6.24.2009

My buddy the heroin addict

We're standing on rounds and the resident presents the following patient that was admitted to our team over-night:
John Doe is a 25 year old male presents with left sided facial/anterior neck swelling, left shoulder soreness and pain/parestheisas over the left buttock/thigh. He was skin popping heroin the night before last and woke up yesterday morning with these symptoms and presented to the ED…Febrile to 102 in the ED…cough, hoarse voice, a couple ulcers over his chest…CXR shows scattered infiltrate, cultures and some labs are cooking but he's got a white count and a CK>16,000. Yadda yadda yadda. This is a good case, why don't you cover him Bostonian??
I hate those words..."this is a good case" usually means that the patient will have a mildly interesting work-up but is such a pain in the ass that the residents didn't want to deal with him...

Brief.
Answer these questions about the blog post on the heroin-using patient:
1. How old is the patient?
2. What temperature did the patient's fever reach in the ED?
3. Which words does the narrator say they hate?

Material shown.
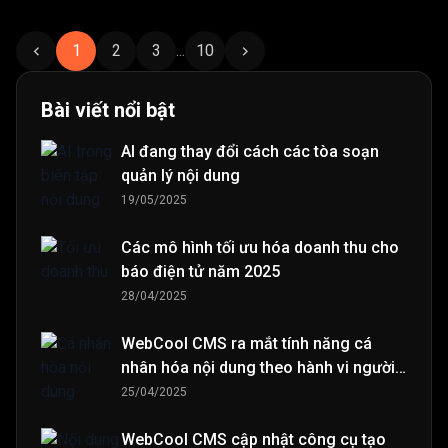
1
2
3
...
10
Bài viết nổi bật
AI đang thay đổi cách các tòa soạn
quản lý nội dung
19/05/2025
Các mô hình tối ưu hóa doanh thu cho
báo điện tử năm 2025
28/04/2025
WebCool CMS ra mắt tính năng cá
nhân hóa nội dung theo hành vi người
đọc
25/04/2025
WebCool CMS cập nhật công cụ tạo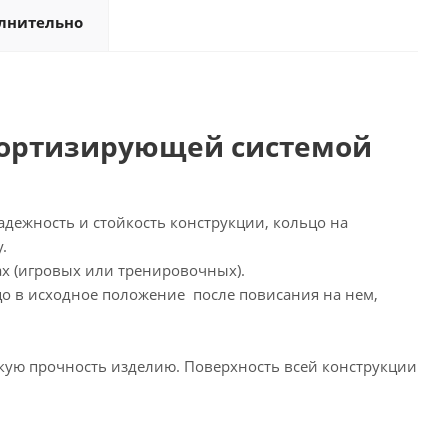
лнительно
амортизирующей системой
дежность и стойкость конструкции, кольцо на
.
ах (игровых или тренировочных).
о в исходное положение после повисания на нем,
окую прочность изделию. Поверхность всей конструкции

Problem solution.
1. He is 25 years old.
2. His fever reached 102.
3. The narrator hates the words "this is a good case."